**Provided data**.
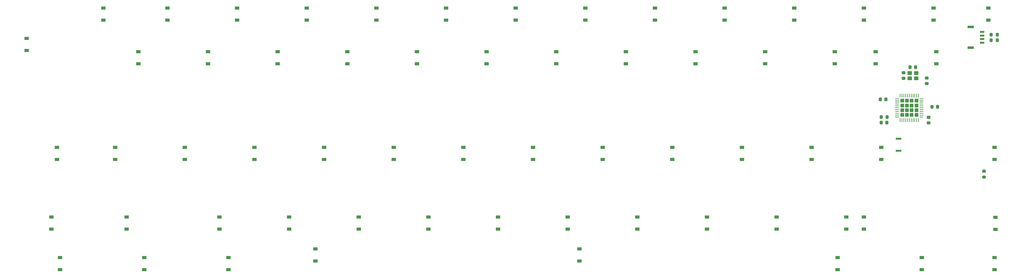
<source format=gbr>
G04 #@! TF.GenerationSoftware,KiCad,Pcbnew,(6.0.1)*
G04 #@! TF.CreationDate,2022-07-28T02:40:33-06:00*
G04 #@! TF.ProjectId,nue-pcb,6e75652d-7063-4622-9e6b-696361645f70,0.1*
G04 #@! TF.SameCoordinates,Original*
G04 #@! TF.FileFunction,Paste,Top*
G04 #@! TF.FilePolarity,Positive*
%FSLAX46Y46*%
G04 Gerber Fmt 4.6, Leading zero omitted, Abs format (unit mm)*
G04 Created by KiCad (PCBNEW (6.0.1)) date 2022-07-28 02:40:33*
%MOMM*%
%LPD*%
G01*
G04 APERTURE LIST*
G04 Aperture macros list*
%AMRoundRect*
0 Rectangle with rounded corners*
0 $1 Rounding radius*
0 $2 $3 $4 $5 $6 $7 $8 $9 X,Y pos of 4 corners*
0 Add a 4 corners polygon primitive as box body*
4,1,4,$2,$3,$4,$5,$6,$7,$8,$9,$2,$3,0*
0 Add four circle primitives for the rounded corners*
1,1,$1+$1,$2,$3*
1,1,$1+$1,$4,$5*
1,1,$1+$1,$6,$7*
1,1,$1+$1,$8,$9*
0 Add four rect primitives between the rounded corners*
20,1,$1+$1,$2,$3,$4,$5,0*
20,1,$1+$1,$4,$5,$6,$7,0*
20,1,$1+$1,$6,$7,$8,$9,0*
20,1,$1+$1,$8,$9,$2,$3,0*%
G04 Aperture macros list end*
%ADD10R,1.200000X0.900000*%
%ADD11R,1.200000X0.600000*%
%ADD12R,1.800000X0.800000*%
%ADD13RoundRect,0.225000X-0.250000X0.225000X-0.250000X-0.225000X0.250000X-0.225000X0.250000X0.225000X0*%
%ADD14RoundRect,0.225000X0.250000X-0.225000X0.250000X0.225000X-0.250000X0.225000X-0.250000X-0.225000X0*%
%ADD15RoundRect,0.225000X0.225000X0.250000X-0.225000X0.250000X-0.225000X-0.250000X0.225000X-0.250000X0*%
%ADD16RoundRect,0.200000X0.275000X-0.200000X0.275000X0.200000X-0.275000X0.200000X-0.275000X-0.200000X0*%
%ADD17RoundRect,0.200000X-0.200000X-0.275000X0.200000X-0.275000X0.200000X0.275000X-0.200000X0.275000X0*%
%ADD18R,1.500000X0.550000*%
%ADD19RoundRect,0.225000X-0.225000X-0.250000X0.225000X-0.250000X0.225000X0.250000X-0.225000X0.250000X0*%
%ADD20RoundRect,0.250000X0.275000X0.275000X-0.275000X0.275000X-0.275000X-0.275000X0.275000X-0.275000X0*%
%ADD21RoundRect,0.062500X0.475000X0.062500X-0.475000X0.062500X-0.475000X-0.062500X0.475000X-0.062500X0*%
%ADD22RoundRect,0.062500X0.062500X0.475000X-0.062500X0.475000X-0.062500X-0.475000X0.062500X-0.475000X0*%
%ADD23R,1.150000X1.000000*%
G04 APERTURE END LIST*
D10*
X334899000Y-68325000D03*
X334899000Y-65025000D03*
X319881250Y-68325000D03*
X319881250Y-65025000D03*
X300831250Y-68325000D03*
X300831250Y-65025000D03*
X281781250Y-68325000D03*
X281781250Y-65025000D03*
X262731250Y-68325000D03*
X262731250Y-65025000D03*
X243681250Y-68325000D03*
X243681250Y-65025000D03*
X224631250Y-68325000D03*
X224631250Y-65025000D03*
X205581250Y-68325000D03*
X205581250Y-65025000D03*
X186531250Y-68325000D03*
X186531250Y-65025000D03*
X167481250Y-68325000D03*
X167481250Y-65025000D03*
X148431250Y-68325000D03*
X148431250Y-65025000D03*
X129381250Y-68325000D03*
X129381250Y-65025000D03*
X110331250Y-68325000D03*
X110331250Y-65025000D03*
X92868750Y-68325000D03*
X92868750Y-65025000D03*
X320675000Y-76931250D03*
X320675000Y-80231250D03*
X304101500Y-76931250D03*
X304101500Y-80231250D03*
X292893750Y-76931250D03*
X292893750Y-80231250D03*
X273843750Y-76931250D03*
X273843750Y-80231250D03*
X254793750Y-76931250D03*
X254793750Y-80231250D03*
X235743750Y-76931250D03*
X235743750Y-80231250D03*
X216693750Y-76931250D03*
X216693750Y-80231250D03*
X197643750Y-76931250D03*
X197643750Y-80231250D03*
X178593750Y-76931250D03*
X178593750Y-80231250D03*
X159543750Y-76931250D03*
X159543750Y-80231250D03*
X140493750Y-76931250D03*
X140493750Y-80231250D03*
X121443750Y-76931250D03*
X121443750Y-80231250D03*
X102393750Y-76931250D03*
X102393750Y-80231250D03*
X336550000Y-106425000D03*
X336550000Y-103125000D03*
X305593750Y-106425000D03*
X305593750Y-103125000D03*
X286543750Y-106425000D03*
X286543750Y-103125000D03*
X267493750Y-106425000D03*
X267493750Y-103125000D03*
X248443750Y-106425000D03*
X248443750Y-103125000D03*
X229393750Y-106425000D03*
X229393750Y-103125000D03*
X210343750Y-106425000D03*
X210343750Y-103125000D03*
X191293750Y-106425000D03*
X191293750Y-103125000D03*
X172243750Y-106425000D03*
X172243750Y-103125000D03*
X153193750Y-106425000D03*
X153193750Y-103125000D03*
X134143750Y-106425000D03*
X134143750Y-103125000D03*
X96043750Y-106425000D03*
X96043750Y-103125000D03*
X336867500Y-125538500D03*
X336867500Y-122238500D03*
X300831250Y-125475000D03*
X300831250Y-122175000D03*
X296068750Y-125475000D03*
X296068750Y-122175000D03*
X277018750Y-125475000D03*
X277018750Y-122175000D03*
X257968750Y-125475000D03*
X257968750Y-122175000D03*
X238918750Y-125475000D03*
X238918750Y-122175000D03*
X219868750Y-125475000D03*
X219868750Y-122175000D03*
X200818750Y-125475000D03*
X200818750Y-122175000D03*
X181768750Y-125475000D03*
X181768750Y-122175000D03*
X162718750Y-125475000D03*
X162718750Y-122175000D03*
X143668750Y-125475000D03*
X143668750Y-122175000D03*
X124618750Y-125475000D03*
X124618750Y-122175000D03*
X99218750Y-125475000D03*
X99218750Y-122175000D03*
X78613000Y-125475000D03*
X78613000Y-122175000D03*
X336550000Y-133287500D03*
X336550000Y-136587500D03*
X316706250Y-133287500D03*
X316706250Y-136587500D03*
X293687500Y-133287500D03*
X293687500Y-136587500D03*
X223043750Y-130906250D03*
X223043750Y-134206250D03*
X150812500Y-130906250D03*
X150812500Y-134206250D03*
X103981250Y-133287500D03*
X103981250Y-136587500D03*
X80962500Y-133287500D03*
X80962500Y-136587500D03*
X71818500Y-76643500D03*
X71818500Y-73343500D03*
X127000000Y-133287500D03*
X127000000Y-136587500D03*
D11*
X333181250Y-71525000D03*
X333181250Y-72525000D03*
X333181250Y-73525000D03*
X333181250Y-74525000D03*
D12*
X330081250Y-70225000D03*
X330081250Y-75825000D03*
D13*
X318579500Y-94919500D03*
X318579500Y-96469500D03*
D14*
X318071500Y-85674500D03*
X318071500Y-84124500D03*
D15*
X307162500Y-96329500D03*
X305612500Y-96329500D03*
D16*
X333692500Y-111251500D03*
X333692500Y-109601500D03*
D17*
X305562500Y-94805500D03*
X307212500Y-94805500D03*
X335661500Y-72326500D03*
X337311500Y-72326500D03*
X335661500Y-73850500D03*
X337311500Y-73850500D03*
D18*
X310356250Y-100768750D03*
X310356250Y-104018750D03*
D19*
X319455500Y-92011500D03*
X321005500Y-92011500D03*
D15*
X306895500Y-89979500D03*
X305345500Y-89979500D03*
D20*
X315235500Y-90351000D03*
X311335500Y-91651000D03*
X313935500Y-92951000D03*
X313935500Y-94251000D03*
X315235500Y-91651000D03*
X311335500Y-90351000D03*
X311335500Y-94251000D03*
X312635500Y-94251000D03*
X315235500Y-94251000D03*
X315235500Y-92951000D03*
X311335500Y-92951000D03*
X312635500Y-90351000D03*
X312635500Y-92951000D03*
X313935500Y-90351000D03*
X312635500Y-91651000D03*
X313935500Y-91651000D03*
D21*
X316623000Y-94801000D03*
X316623000Y-94301000D03*
X316623000Y-93801000D03*
X316623000Y-93301000D03*
X316623000Y-92801000D03*
X316623000Y-92301000D03*
X316623000Y-91801000D03*
X316623000Y-91301000D03*
X316623000Y-90801000D03*
X316623000Y-90301000D03*
X316623000Y-89801000D03*
D22*
X315785500Y-88963500D03*
X315285500Y-88963500D03*
X314785500Y-88963500D03*
X314285500Y-88963500D03*
X313785500Y-88963500D03*
X313285500Y-88963500D03*
X312785500Y-88963500D03*
X312285500Y-88963500D03*
X311785500Y-88963500D03*
X311285500Y-88963500D03*
X310785500Y-88963500D03*
D21*
X309948000Y-89801000D03*
X309948000Y-90301000D03*
X309948000Y-90801000D03*
X309948000Y-91301000D03*
X309948000Y-91801000D03*
X309948000Y-92301000D03*
X309948000Y-92801000D03*
X309948000Y-93301000D03*
X309948000Y-93801000D03*
X309948000Y-94301000D03*
X309948000Y-94801000D03*
D22*
X310785500Y-95638500D03*
X311285500Y-95638500D03*
X311785500Y-95638500D03*
X312285500Y-95638500D03*
X312785500Y-95638500D03*
X313285500Y-95638500D03*
X313785500Y-95638500D03*
X314285500Y-95638500D03*
X314785500Y-95638500D03*
X315285500Y-95638500D03*
X315785500Y-95638500D03*
D15*
X315036500Y-81216500D03*
X313486500Y-81216500D03*
D14*
X311721500Y-84277500D03*
X311721500Y-82727500D03*
D23*
X313386500Y-84202500D03*
X315136500Y-84202500D03*
X315136500Y-82802500D03*
X313386500Y-82802500D03*
D10*
X80137000Y-106425000D03*
X80137000Y-103125000D03*
X115093750Y-106425000D03*
X115093750Y-103125000D03*
M02*

</source>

**Problem**. Reproduce each line from the data that has "corners" in it.

**Exercise result**.
0 Rectangle with rounded corners*
0 $2 $3 $4 $5 $6 $7 $8 $9 X,Y pos of 4 corners*
0 Add a 4 corners polygon primitive as box body*
0 Add four circle primitives for the rounded corners*
0 Add four rect primitives between the rounded corners*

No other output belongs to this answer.